For this reason, I and the translator of the book, Jessica Setbon, dedicated substantial space in the English translation of the book to translation of selected wordplays that have double and triple meanings, and to the special role they play in the stories in which they were integrated. In this book, the reader will be exposed, probably for the first time, to these wordplays and the range of meanings that are lost in translation. In addition, the reader will find here a comprehensive explanation of the biblical writing style, which is completely different from our modern method of writing.



Finally, I would like to add one point that is relevant to the opinions of many present-day Bible scholars. I will also return to this idea in the last chapter of the book. The belief in the existence of one God Who created and rules the world developed from within a pagan environment that believed in the existence of multiple gods. Above all else, the purpose of the Bible is to declare to the world the existence of one God. Three major religions have developed from it: Judaism, Christianity, and much later, Islam. This fact, singular within human history, is enough to indicate its enormous importance.

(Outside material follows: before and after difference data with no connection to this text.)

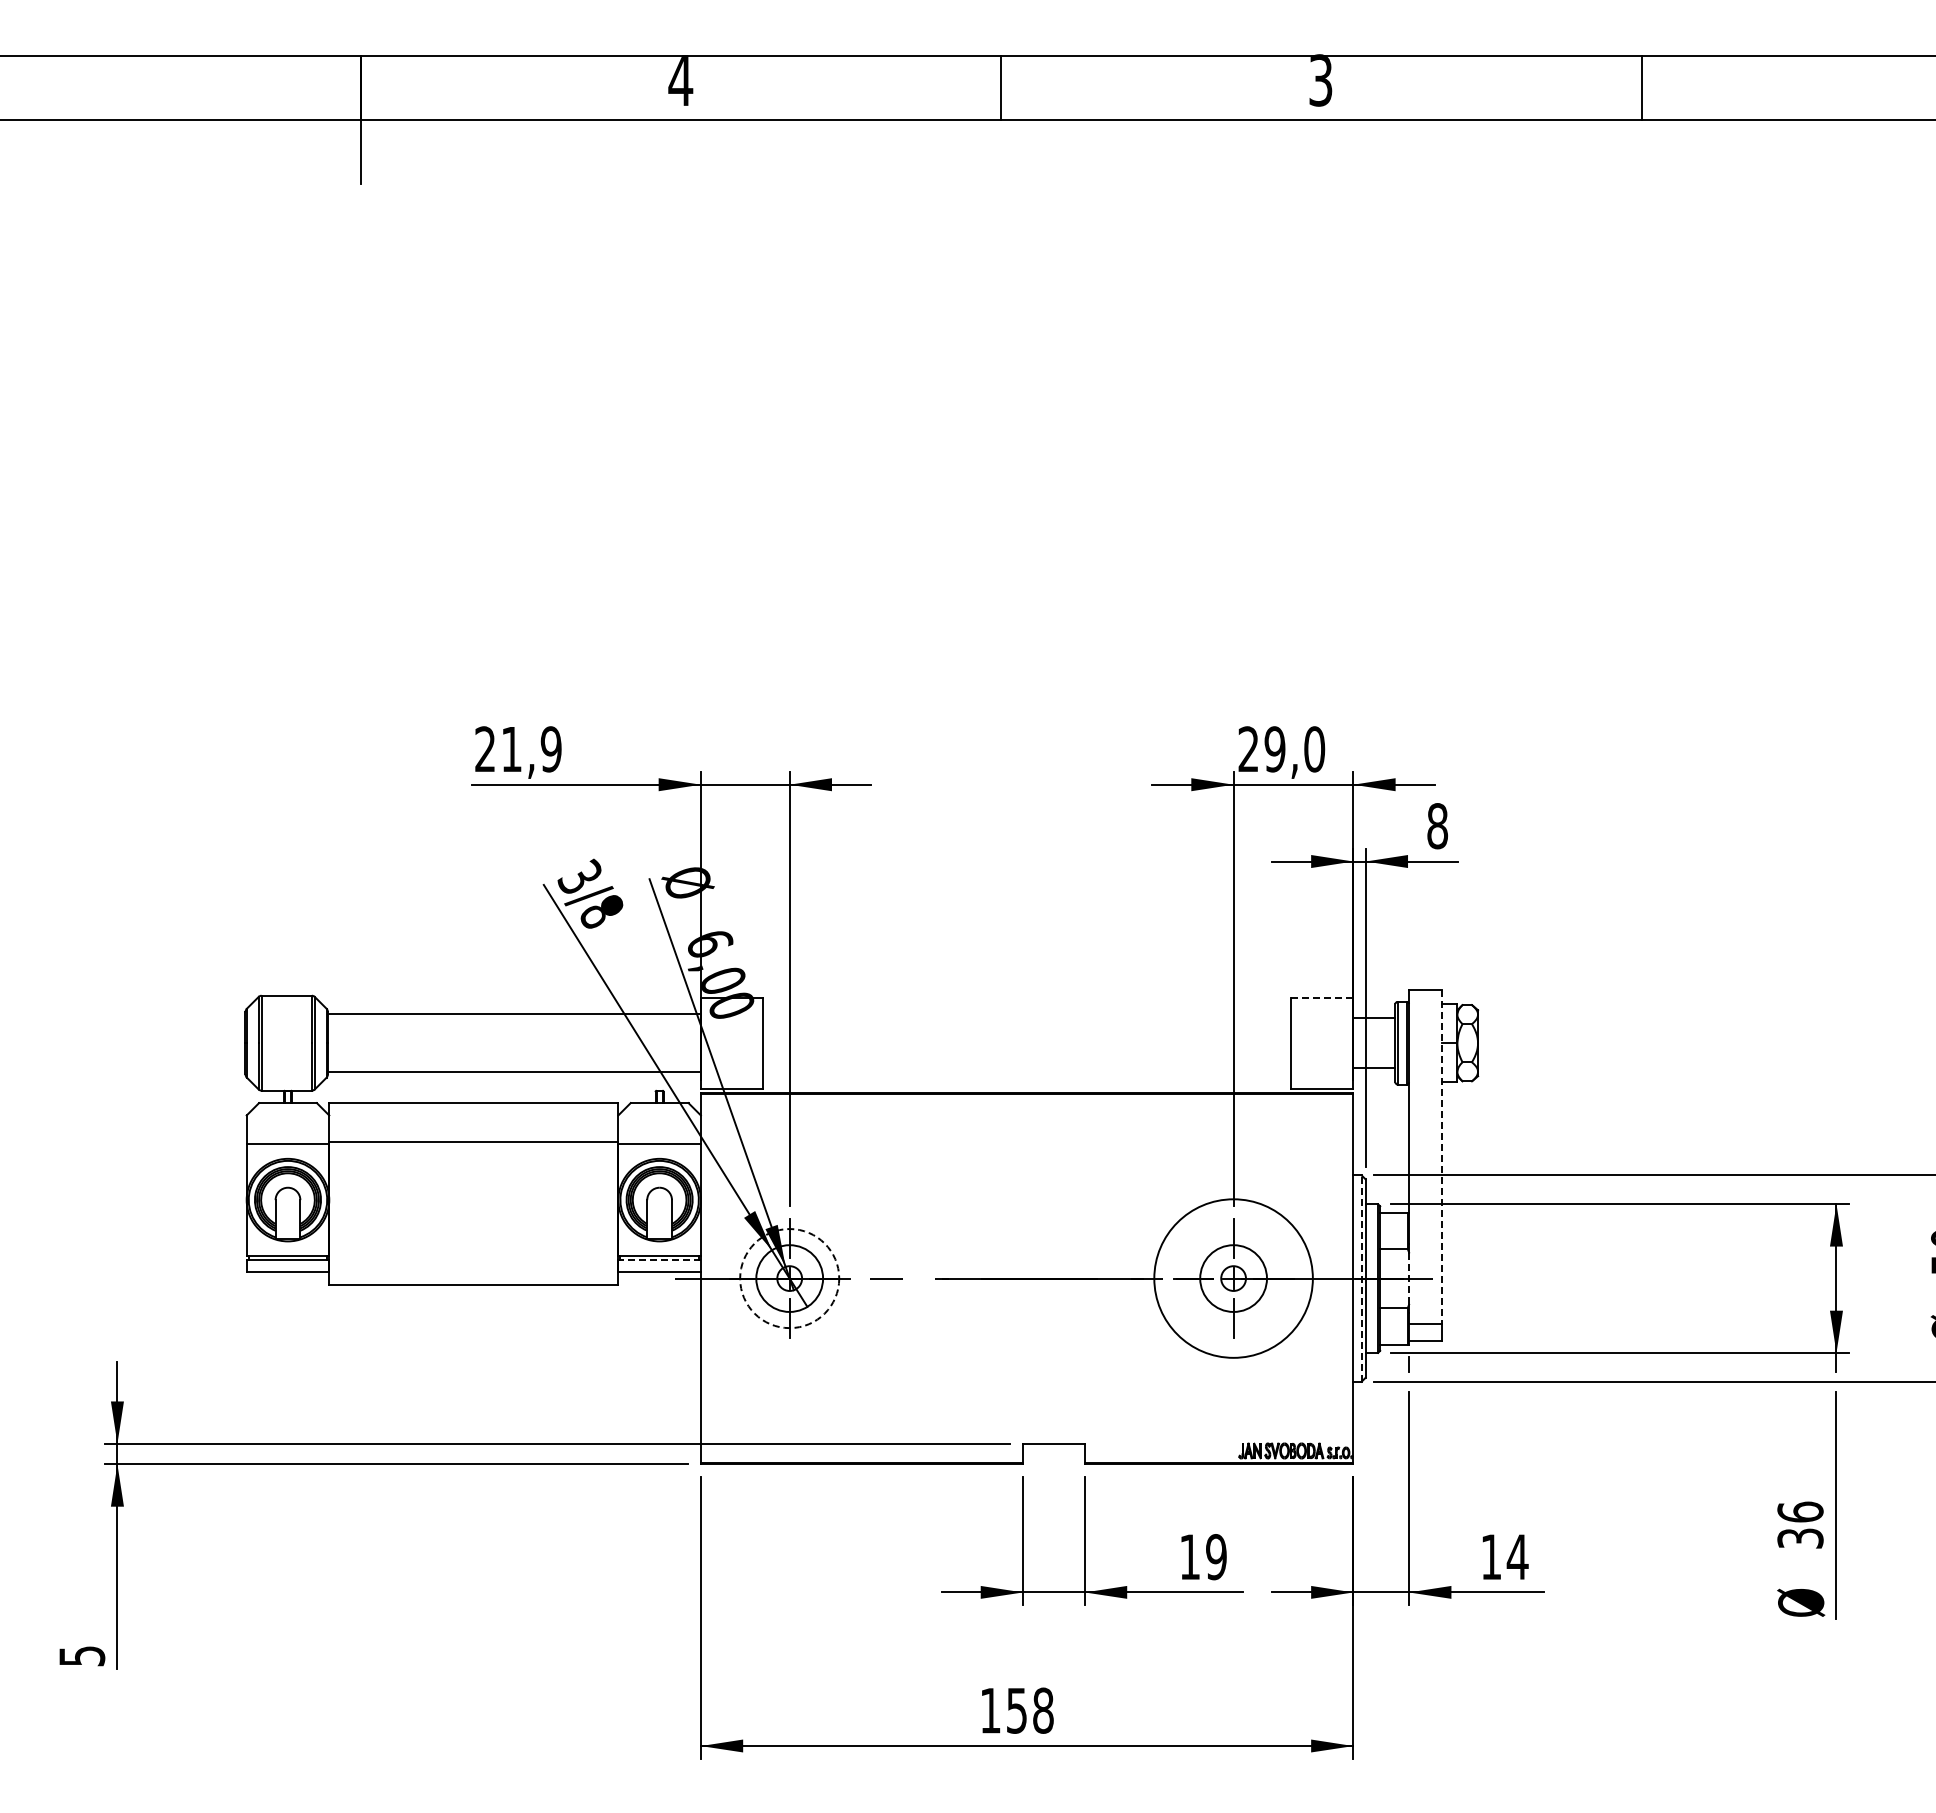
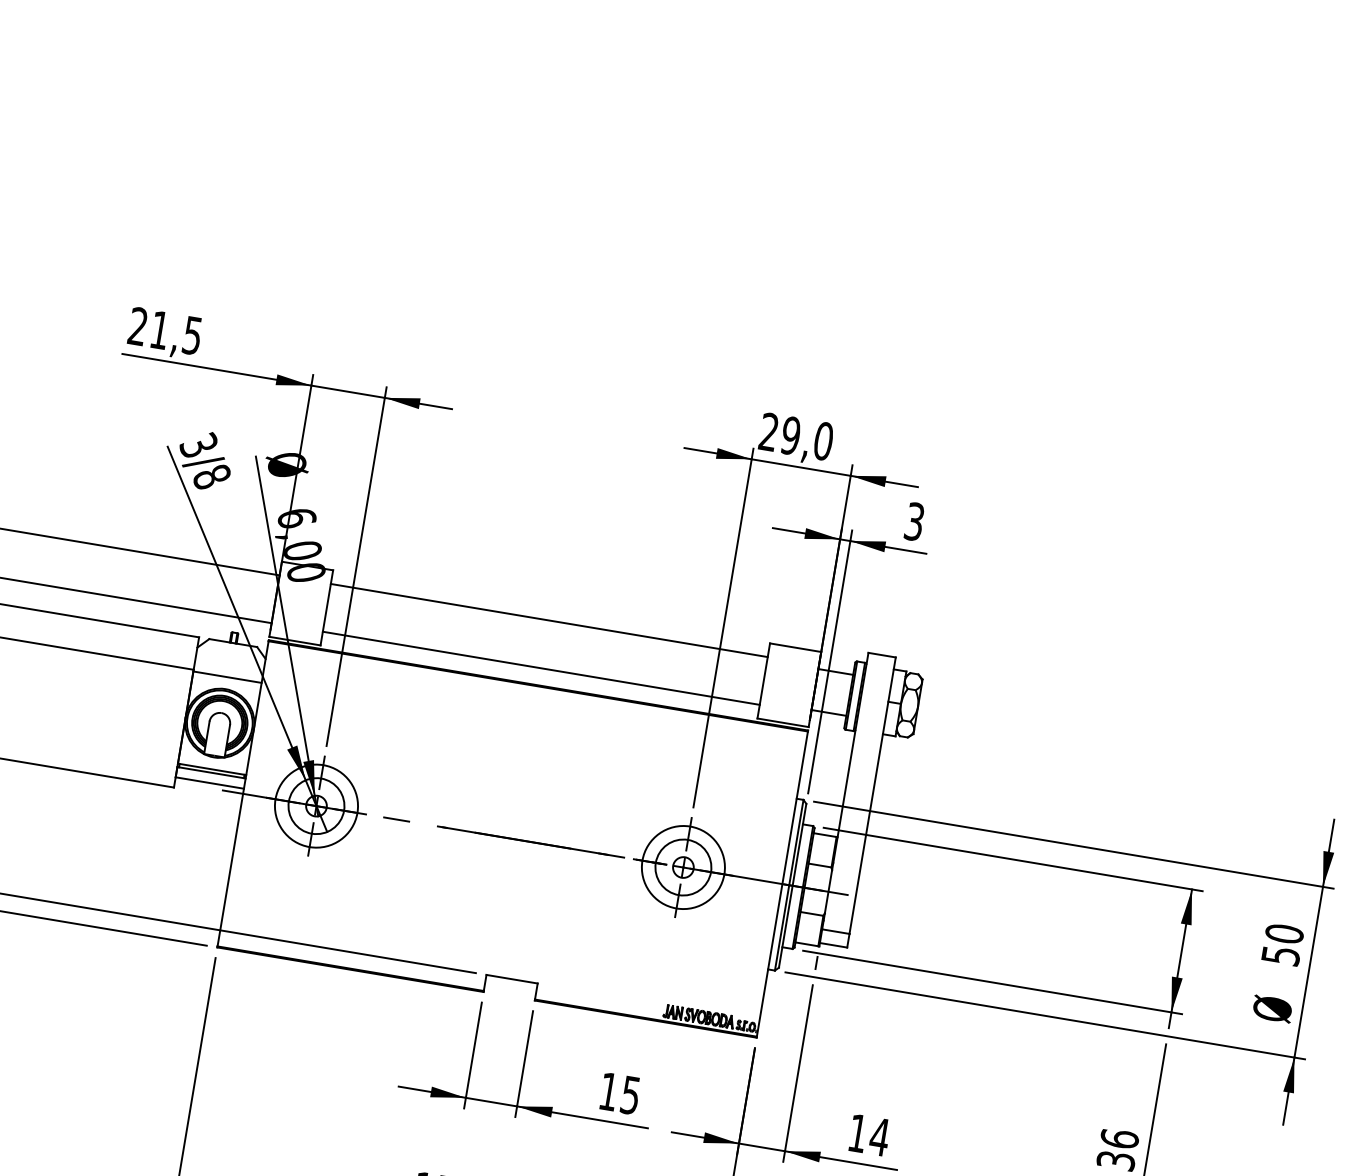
text: (550, 749) -> (191, 335), 21,9 -> 21,5
text: (1437, 826) -> (914, 522), 8 -> 3
line: (1322, 997) -> (795, 647), dashed -> solid
line: (1026, 1014) -> (548, 620), added
line: (1026, 1072) -> (540, 668), added
line: (1442, 1157) -> (872, 796), dashed -> solid
line: (659, 1260) -> (211, 773), dashed -> solid
circle: (789, 1278) -> (316, 806), dashed -> solid
circle: (1233, 1278) -> (683, 867), size x0.62
line: (1361, 1278) -> (789, 885), dashed -> solid
line: (1409, 1279) -> (828, 892), dashed -> solid
text: (1216, 1557) -> (630, 1095), 19 -> 15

Yet despite the importance of the Bible, in the last few decades, most Bible researchers at the world’s major universities have asserted that the family stories that took place before the time of David never really took place. Extremists among them argue obstinately that everything written in the Bible, from beginning to end, never happened at all. Both the extremist researchers and their more moderate colleagues agree that the family stories in the Bible are legends, and thus we cannot learn anything from them about the biblical period.

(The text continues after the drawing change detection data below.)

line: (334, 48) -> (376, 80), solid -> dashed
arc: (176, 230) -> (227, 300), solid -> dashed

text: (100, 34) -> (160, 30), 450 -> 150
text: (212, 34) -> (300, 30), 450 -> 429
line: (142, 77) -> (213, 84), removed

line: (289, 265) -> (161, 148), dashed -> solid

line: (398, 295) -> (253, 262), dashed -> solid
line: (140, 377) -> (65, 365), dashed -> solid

This consensus is largely due to the many legendary elements in the stories that are unacceptable to scientific logic. Examples of this are the statements that the forefathers lived hundreds of years, or the story that Sarah was ninety years old and Abraham one hundred years old when Sarah became pregnant. The academic opinion is also strengthened by the fact that we have no archeological evidence from the period of the patriarchs and matriarchs, which might somehow authorize their story.



But when we carefully peel away the legendary overlay from the stories, we find a social picture recognizable to us from other traditional societies, including some that persist today. The new layer that emerges from the mythical covering reveals a reliable and logical picture of a living, breathing society, a picture that is appropriate to the biblical period and to the way of life practiced during that time. This picture exactly fits the scorched landscape in which the biblical characters lived, and no other place in the world.

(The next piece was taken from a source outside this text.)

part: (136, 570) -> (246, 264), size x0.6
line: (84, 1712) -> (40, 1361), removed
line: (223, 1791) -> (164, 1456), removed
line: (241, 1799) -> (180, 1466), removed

The thousands of years separating us from the time of our forefathers, as well as the lack of any archeological evidence that might support the biblical text, ensure that we will never be able scientifically to prove the veracity of their story. Still, this absence of proof does not change the fact that ever since human beings began to draw on the walls of their cave dwellings, they have recorded their stories. Because humans have told their stories in every time and in every place where they have lived, there is no reason to assume that they stopped doing so only in the biblical period. There is no reason to presume that the biblical authors wrote myths, while other peoples who lived during the same time wrote about events that took place in reality. Just as in our time people write legends alongside descriptions of important contemporary issues, such was the case with all ancient peoples, including the biblical authors.

A society that recounts the reality of its time is no myth or legend. Rather, this is a society that truly existed and recorded its story in its own unique style and language. Thus even if we cannot prove the truth of each individual story, as a whole the collection of stories in the Bible offers fascinating and credible testimony about the beginnings of a nation on its land.